Task requirements: Render every line of text in the items below as a JSON list of strings, one string per line, leaving out blank lines.

Data for this exercise:
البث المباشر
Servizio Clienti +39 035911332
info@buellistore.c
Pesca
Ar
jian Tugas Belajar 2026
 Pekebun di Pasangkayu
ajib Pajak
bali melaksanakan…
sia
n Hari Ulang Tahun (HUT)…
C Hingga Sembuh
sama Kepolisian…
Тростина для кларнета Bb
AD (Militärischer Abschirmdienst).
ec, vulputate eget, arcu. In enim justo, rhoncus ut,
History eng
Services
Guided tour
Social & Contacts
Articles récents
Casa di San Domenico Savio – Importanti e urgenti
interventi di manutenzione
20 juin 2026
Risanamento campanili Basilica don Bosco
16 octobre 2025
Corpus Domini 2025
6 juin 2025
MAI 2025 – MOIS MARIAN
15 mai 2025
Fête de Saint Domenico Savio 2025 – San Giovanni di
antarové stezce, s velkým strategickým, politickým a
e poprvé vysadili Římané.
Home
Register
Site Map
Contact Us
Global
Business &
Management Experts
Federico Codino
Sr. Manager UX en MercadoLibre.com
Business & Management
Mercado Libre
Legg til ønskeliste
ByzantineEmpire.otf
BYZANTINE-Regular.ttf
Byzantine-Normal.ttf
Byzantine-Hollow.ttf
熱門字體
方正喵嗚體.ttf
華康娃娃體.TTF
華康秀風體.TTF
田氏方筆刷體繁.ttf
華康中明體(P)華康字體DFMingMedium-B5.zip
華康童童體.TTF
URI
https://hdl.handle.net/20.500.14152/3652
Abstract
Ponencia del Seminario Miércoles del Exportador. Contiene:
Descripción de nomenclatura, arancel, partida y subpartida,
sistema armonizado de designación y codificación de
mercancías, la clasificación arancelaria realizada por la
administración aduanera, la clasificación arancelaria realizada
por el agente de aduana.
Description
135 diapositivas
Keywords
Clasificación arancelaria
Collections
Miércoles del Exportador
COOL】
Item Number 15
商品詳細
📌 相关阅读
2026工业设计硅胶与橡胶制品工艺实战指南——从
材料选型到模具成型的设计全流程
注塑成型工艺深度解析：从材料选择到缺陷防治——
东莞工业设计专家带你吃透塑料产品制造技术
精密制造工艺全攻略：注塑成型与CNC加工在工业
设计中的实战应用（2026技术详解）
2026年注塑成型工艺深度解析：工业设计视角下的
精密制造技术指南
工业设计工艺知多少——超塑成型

Response:
[
  "البث المباشر",
  "Servizio Clienti +39 035911332",
  "info@buellistore.c",
  "Pesca",
  "Ar",
  "jian Tugas Belajar 2026",
  " Pekebun di Pasangkayu",
  "ajib Pajak",
  "bali melaksanakan…",
  "sia",
  "n Hari Ulang Tahun (HUT)…",
  "C Hingga Sembuh",
  "sama Kepolisian…",
  "Тростина для кларнета Bb",
  "AD (Militärischer Abschirmdienst).",
  "ec, vulputate eget, arcu. In enim justo, rhoncus ut,",
  "History eng",
  "Services",
  "Guided tour",
  "Social & Contacts",
  "Articles récents",
  "Casa di San Domenico Savio – Importanti e urgenti",
  "interventi di manutenzione",
  "20 juin 2026",
  "Risanamento campanili Basilica don Bosco",
  "16 octobre 2025",
  "Corpus Domini 2025",
  "6 juin 2025",
  "MAI 2025 – MOIS MARIAN",
  "15 mai 2025",
  "Fête de Saint Domenico Savio 2025 – San Giovanni di",
  "antarové stezce, s velkým strategickým, politickým a",
  "e poprvé vysadili Římané.",
  "Home",
  "Register",
  "Site Map",
  "Contact Us",
  "Global",
  "Business &",
  "Management Experts",
  "Federico Codino",
  "Sr. Manager UX en MercadoLibre.com",
  "Business & Management",
  "Mercado Libre",
  "Legg til ønskeliste",
  "ByzantineEmpire.otf",
  "BYZANTINE-Regular.ttf",
  "Byzantine-Normal.ttf",
  "Byzantine-Hollow.ttf",
  "熱門字體",
  "方正喵嗚體.ttf",
  "華康娃娃體.TTF",
  "華康秀風體.TTF",
  "田氏方筆刷體繁.ttf",
  "華康中明體(P)華康字體DFMingMedium-B5.zip",
  "華康童童體.TTF",
  "URI",
  "https://hdl.handle.net/20.500.14152/3652",
  "Abstract",
  "Ponencia del Seminario Miércoles del Exportador. Contiene:",
  "Descripción de nomenclatura, arancel, partida y subpartida,",
  "sistema armonizado de designación y codificación de",
  "mercancías, la clasificación arancelaria realizada por la",
  "administración aduanera, la clasificación arancelaria realizada",
  "por el agente de aduana.",
  "Description",
  "135 diapositivas",
  "Keywords",
  "Clasificación arancelaria",
  "Collections",
  "Miércoles del Exportador",
  "COOL】",
  "Item Number 15",
  "商品詳細",
  "📌 相关阅读",
  "2026工业设计硅胶与橡胶制品工艺实战指南——从",
  "材料选型到模具成型的设计全流程",
  "注塑成型工艺深度解析：从材料选择到缺陷防治——",
  "东莞工业设计专家带你吃透塑料产品制造技术",
  "精密制造工艺全攻略：注塑成型与CNC加工在工业",
  "设计中的实战应用（2026技术详解）",
  "2026年注塑成型工艺深度解析：工业设计视角下的",
  "精密制造技术指南",
  "工业设计工艺知多少——超塑成型"
]